[Stored data]
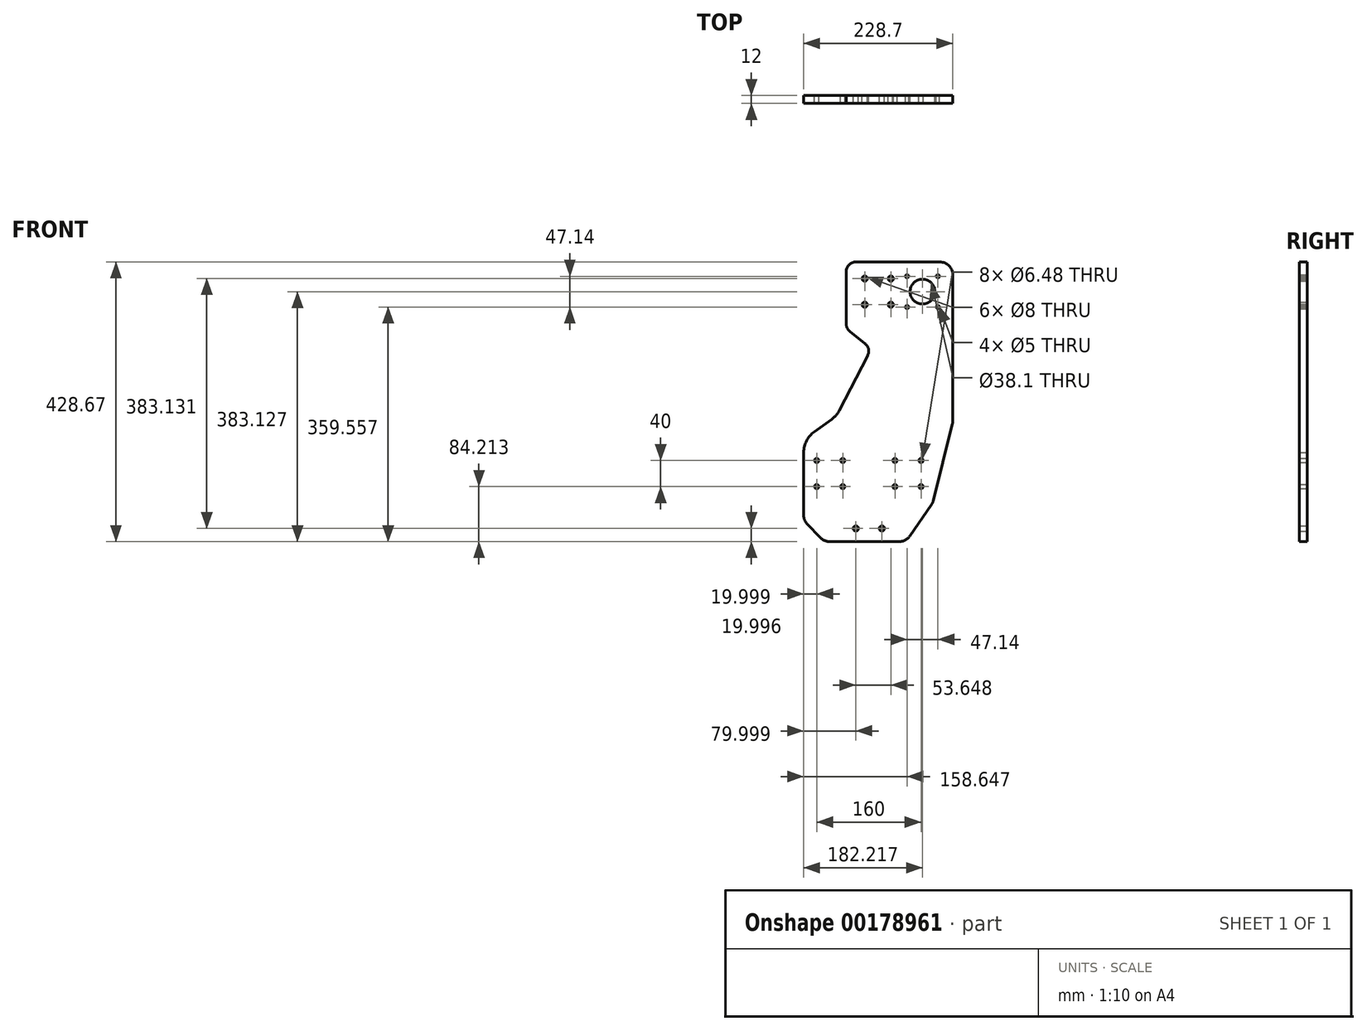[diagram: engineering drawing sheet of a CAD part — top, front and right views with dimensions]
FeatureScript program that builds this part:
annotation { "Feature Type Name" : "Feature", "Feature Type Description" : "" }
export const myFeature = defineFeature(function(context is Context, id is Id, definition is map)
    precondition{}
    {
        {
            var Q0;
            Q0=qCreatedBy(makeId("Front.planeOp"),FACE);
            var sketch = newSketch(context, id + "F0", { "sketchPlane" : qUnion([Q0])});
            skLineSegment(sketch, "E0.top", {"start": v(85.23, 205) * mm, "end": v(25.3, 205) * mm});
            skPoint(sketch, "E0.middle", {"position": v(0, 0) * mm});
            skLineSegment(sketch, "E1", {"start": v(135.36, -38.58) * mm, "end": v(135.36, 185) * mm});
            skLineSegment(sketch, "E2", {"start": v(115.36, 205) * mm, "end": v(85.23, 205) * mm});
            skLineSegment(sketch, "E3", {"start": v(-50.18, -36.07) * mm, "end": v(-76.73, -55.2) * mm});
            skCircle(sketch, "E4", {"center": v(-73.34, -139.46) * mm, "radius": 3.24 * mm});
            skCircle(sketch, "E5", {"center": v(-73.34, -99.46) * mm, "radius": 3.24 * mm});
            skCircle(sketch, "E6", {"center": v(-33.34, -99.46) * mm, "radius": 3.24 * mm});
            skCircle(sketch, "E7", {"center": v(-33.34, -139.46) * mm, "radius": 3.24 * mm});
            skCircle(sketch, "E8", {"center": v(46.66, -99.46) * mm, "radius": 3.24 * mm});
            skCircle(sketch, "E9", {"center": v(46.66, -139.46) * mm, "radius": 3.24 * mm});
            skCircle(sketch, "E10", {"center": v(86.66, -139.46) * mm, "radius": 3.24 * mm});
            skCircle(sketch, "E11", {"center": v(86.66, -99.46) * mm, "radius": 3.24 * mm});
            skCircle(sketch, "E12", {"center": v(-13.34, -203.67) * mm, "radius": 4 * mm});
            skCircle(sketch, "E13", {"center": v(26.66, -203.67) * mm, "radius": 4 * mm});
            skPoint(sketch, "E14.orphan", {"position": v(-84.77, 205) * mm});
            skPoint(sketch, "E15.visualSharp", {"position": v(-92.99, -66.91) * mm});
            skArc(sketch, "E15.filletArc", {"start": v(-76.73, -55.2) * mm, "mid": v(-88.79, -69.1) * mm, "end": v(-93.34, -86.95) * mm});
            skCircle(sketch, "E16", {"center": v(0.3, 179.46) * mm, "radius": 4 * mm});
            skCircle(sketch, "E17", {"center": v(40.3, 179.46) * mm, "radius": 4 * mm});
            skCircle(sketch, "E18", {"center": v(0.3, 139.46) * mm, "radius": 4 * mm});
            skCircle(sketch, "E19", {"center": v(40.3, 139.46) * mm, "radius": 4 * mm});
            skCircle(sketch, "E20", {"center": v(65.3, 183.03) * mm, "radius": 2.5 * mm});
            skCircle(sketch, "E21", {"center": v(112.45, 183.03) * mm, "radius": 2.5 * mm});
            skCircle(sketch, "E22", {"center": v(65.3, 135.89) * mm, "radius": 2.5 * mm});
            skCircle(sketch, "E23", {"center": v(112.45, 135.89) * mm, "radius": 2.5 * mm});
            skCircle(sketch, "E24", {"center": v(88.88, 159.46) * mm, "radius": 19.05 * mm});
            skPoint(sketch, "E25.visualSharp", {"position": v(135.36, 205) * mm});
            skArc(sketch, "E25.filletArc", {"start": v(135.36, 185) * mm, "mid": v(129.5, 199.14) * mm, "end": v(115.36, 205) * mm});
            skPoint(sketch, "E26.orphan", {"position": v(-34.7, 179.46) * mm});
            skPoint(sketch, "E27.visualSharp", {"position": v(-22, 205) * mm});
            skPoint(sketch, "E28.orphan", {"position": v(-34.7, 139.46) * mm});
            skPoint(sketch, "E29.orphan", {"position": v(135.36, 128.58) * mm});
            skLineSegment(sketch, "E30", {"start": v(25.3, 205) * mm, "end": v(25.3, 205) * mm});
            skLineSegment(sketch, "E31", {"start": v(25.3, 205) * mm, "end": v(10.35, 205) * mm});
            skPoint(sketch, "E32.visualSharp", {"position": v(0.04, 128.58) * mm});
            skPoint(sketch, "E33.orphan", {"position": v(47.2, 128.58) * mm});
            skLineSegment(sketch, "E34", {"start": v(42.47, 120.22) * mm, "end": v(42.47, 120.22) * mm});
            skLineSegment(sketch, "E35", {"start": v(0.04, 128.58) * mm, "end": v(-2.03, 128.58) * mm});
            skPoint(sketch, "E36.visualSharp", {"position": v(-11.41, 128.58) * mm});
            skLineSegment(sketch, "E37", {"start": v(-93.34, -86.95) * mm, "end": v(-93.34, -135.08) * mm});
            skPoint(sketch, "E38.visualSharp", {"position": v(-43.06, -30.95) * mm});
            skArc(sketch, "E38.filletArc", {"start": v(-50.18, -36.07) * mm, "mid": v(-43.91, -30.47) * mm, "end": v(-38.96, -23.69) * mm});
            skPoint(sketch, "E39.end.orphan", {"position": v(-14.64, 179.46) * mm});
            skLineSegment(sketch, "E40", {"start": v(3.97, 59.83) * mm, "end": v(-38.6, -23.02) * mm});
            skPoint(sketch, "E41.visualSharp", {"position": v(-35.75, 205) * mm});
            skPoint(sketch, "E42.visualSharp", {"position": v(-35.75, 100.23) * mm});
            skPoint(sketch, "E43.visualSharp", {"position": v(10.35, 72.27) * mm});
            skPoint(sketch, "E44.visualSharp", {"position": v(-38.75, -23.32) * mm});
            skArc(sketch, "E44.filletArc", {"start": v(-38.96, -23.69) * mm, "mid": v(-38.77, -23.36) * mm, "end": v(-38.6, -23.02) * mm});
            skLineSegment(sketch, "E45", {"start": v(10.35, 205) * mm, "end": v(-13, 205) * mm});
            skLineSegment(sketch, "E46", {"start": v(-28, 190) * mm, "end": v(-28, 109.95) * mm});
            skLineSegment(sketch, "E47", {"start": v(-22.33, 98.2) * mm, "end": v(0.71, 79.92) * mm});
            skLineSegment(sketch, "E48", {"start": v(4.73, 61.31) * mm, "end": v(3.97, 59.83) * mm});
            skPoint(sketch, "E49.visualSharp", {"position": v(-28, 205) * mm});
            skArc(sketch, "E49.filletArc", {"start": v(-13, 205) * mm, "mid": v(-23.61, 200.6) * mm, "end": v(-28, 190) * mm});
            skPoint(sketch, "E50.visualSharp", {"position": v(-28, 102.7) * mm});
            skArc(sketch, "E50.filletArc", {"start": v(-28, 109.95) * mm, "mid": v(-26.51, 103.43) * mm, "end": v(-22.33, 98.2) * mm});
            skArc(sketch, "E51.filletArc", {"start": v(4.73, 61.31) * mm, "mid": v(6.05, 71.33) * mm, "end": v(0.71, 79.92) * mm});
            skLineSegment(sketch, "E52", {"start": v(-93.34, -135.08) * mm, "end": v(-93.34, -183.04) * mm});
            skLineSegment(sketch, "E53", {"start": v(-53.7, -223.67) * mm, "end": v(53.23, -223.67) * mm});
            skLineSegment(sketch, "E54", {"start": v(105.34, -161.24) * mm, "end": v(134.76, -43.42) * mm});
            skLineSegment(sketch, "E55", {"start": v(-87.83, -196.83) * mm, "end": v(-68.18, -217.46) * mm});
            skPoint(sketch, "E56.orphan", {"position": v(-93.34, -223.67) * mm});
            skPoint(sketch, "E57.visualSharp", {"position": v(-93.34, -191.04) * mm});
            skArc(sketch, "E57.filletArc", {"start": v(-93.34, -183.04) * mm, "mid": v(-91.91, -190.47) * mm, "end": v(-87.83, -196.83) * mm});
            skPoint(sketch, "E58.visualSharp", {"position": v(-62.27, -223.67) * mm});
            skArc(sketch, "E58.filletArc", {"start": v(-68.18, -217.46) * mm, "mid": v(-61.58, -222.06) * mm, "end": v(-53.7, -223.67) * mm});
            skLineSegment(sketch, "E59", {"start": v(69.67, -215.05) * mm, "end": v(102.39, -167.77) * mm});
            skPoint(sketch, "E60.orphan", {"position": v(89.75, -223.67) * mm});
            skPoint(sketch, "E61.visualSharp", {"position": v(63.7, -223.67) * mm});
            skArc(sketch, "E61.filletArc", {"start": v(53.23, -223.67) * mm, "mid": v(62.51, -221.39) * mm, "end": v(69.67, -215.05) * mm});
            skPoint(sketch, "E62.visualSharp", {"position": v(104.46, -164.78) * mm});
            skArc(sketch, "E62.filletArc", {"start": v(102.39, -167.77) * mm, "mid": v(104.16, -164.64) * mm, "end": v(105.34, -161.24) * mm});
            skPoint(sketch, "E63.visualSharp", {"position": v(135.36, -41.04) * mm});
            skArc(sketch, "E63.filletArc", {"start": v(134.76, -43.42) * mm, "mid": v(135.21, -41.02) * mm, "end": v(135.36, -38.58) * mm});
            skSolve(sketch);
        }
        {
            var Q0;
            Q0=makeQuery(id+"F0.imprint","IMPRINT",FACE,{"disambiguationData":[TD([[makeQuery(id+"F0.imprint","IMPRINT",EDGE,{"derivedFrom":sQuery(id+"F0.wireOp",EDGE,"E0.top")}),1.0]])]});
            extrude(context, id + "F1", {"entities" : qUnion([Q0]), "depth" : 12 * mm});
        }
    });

* * *

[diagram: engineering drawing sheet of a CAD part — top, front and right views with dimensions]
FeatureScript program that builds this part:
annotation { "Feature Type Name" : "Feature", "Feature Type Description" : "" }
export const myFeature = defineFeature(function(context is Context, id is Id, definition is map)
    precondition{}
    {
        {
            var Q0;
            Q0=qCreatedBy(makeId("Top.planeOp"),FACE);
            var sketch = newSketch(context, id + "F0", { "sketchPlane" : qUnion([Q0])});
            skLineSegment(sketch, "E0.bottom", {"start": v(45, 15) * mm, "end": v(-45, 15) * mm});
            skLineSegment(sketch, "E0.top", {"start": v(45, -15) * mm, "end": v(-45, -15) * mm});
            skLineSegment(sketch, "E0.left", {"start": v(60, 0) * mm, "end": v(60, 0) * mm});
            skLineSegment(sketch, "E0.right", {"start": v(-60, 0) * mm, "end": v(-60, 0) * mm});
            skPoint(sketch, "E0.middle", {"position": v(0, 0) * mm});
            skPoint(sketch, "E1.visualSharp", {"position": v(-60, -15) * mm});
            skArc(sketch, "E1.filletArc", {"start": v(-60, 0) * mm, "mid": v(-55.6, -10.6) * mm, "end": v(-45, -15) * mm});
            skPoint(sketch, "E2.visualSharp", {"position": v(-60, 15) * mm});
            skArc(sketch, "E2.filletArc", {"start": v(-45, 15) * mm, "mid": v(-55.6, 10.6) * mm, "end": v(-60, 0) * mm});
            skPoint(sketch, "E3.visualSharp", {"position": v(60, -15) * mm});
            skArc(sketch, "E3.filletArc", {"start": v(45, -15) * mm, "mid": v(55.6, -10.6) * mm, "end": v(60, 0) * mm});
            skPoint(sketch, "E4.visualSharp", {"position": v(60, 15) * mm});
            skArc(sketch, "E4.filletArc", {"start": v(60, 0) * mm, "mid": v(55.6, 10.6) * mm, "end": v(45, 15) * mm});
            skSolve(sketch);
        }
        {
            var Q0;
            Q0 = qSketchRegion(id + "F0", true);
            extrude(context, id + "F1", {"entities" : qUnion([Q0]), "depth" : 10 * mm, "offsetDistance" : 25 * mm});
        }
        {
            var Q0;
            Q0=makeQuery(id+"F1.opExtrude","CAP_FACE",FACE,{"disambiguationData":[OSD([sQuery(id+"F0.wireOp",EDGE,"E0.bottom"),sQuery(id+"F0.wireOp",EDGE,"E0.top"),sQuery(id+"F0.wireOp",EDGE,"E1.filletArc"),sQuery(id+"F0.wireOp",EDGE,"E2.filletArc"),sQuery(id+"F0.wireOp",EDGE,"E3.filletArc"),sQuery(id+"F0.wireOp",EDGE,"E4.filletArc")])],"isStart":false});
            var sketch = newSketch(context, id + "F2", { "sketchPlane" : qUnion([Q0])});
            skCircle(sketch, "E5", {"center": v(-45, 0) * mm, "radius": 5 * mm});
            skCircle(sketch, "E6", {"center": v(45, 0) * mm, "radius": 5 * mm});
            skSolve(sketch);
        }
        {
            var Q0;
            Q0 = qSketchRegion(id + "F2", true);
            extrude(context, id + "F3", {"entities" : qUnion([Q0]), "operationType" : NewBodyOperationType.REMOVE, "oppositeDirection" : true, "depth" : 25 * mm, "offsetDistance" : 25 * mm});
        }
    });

Task prompt - Please find each line in the records above that contains the string "wireOp" and copy those lines out in full.

Output of the task -
            Q0=makeQuery(id+"F0.imprint","IMPRINT",FACE,{"disambiguationData":[TD([[makeQuery(id+"F0.imprint","IMPRINT",EDGE,{"derivedFrom":sQuery(id+"F0.wireOp",EDGE,"E0.top")}),1.0]])]});
            Q0=makeQuery(id+"F1.opExtrude","CAP_FACE",FACE,{"disambiguationData":[OSD([sQuery(id+"F0.wireOp",EDGE,"E0.bottom"),sQuery(id+"F0.wireOp",EDGE,"E0.top"),sQuery(id+"F0.wireOp",EDGE,"E1.filletArc"),sQuery(id+"F0.wireOp",EDGE,"E2.filletArc"),sQuery(id+"F0.wireOp",EDGE,"E3.filletArc"),sQuery(id+"F0.wireOp",EDGE,"E4.filletArc")])],"isStart":false});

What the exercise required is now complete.